BEGIN SOURCE DATA
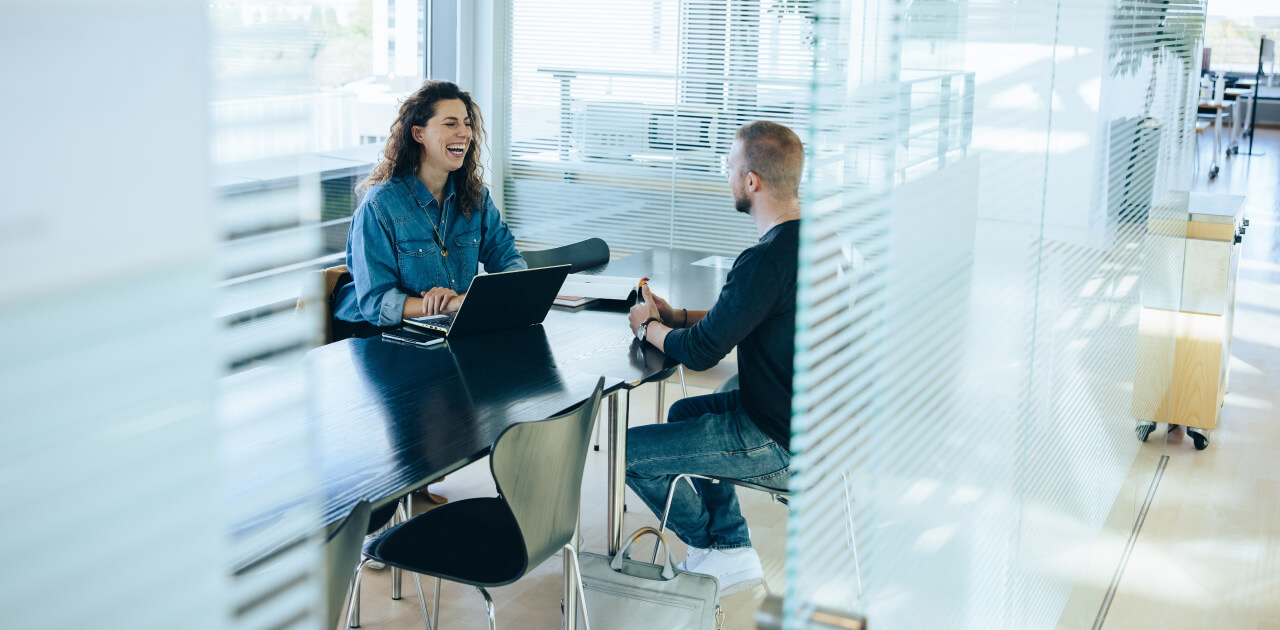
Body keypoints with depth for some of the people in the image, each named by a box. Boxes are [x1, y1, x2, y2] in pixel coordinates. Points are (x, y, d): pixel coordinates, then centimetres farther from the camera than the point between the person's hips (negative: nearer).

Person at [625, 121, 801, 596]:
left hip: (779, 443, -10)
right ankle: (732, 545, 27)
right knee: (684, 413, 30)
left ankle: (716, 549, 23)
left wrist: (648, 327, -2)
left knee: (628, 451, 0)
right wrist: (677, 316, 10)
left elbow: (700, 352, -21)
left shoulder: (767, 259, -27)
END SOURCE DATA
BEGIN SOURCE DATA
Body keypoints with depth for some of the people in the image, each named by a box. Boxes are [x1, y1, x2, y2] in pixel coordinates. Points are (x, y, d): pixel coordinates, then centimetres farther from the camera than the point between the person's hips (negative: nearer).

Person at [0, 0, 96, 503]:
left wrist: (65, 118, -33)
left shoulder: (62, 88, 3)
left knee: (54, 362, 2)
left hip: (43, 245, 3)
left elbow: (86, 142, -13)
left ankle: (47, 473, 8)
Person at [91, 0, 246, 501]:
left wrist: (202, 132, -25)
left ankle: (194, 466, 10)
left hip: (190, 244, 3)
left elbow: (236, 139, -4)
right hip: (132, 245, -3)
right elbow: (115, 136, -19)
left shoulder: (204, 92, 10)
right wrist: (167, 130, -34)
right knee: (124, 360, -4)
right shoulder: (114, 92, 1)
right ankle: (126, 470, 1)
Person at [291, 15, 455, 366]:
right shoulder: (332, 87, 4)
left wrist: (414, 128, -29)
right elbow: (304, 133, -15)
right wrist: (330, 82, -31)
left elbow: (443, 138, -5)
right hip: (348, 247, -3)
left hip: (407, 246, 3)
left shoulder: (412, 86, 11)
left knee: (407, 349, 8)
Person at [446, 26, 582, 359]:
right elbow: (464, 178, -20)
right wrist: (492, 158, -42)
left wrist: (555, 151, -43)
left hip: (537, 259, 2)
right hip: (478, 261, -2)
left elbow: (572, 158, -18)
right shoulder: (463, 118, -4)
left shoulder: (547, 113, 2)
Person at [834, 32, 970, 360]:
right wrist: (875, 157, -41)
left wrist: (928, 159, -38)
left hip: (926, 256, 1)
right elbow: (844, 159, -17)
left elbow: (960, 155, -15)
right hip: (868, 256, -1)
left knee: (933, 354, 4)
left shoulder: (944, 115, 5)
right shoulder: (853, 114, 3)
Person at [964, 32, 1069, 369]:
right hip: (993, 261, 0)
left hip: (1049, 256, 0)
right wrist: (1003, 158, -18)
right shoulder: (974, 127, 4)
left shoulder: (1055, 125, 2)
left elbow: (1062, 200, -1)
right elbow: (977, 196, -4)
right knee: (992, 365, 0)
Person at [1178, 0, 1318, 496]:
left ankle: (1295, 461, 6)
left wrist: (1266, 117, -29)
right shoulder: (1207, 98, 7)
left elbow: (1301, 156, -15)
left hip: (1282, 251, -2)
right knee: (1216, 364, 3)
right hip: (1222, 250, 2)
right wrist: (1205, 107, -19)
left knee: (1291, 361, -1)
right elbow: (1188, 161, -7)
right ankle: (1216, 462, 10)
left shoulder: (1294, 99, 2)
END SOURCE DATA
[PROBLEM DETAILS]: Render the material from the line with "left hip: (43, 245, 3)" up to and including the line with "right elbow: (115, 136, -19)" as a Markdown table with the columns Row and Line, numbering each line and leaving out blank lines.

[THE ANSWER]:
| Row | Line |
|---|---|
| 1 | left hip: (43, 245, 3) |
| 2 | left elbow: (86, 142, -13) |
| 3 | left ankle: (47, 473, 8) |
| 4 | Person at [91, 0, 246, 501]: |
| 5 | left wrist: (202, 132, -25) |
| 6 | left ankle: (194, 466, 10) |
| 7 | left hip: (190, 244, 3) |
| 8 | left elbow: (236, 139, -4) |
| 9 | right hip: (132, 245, -3) |
| 10 | right elbow: (115, 136, -19) |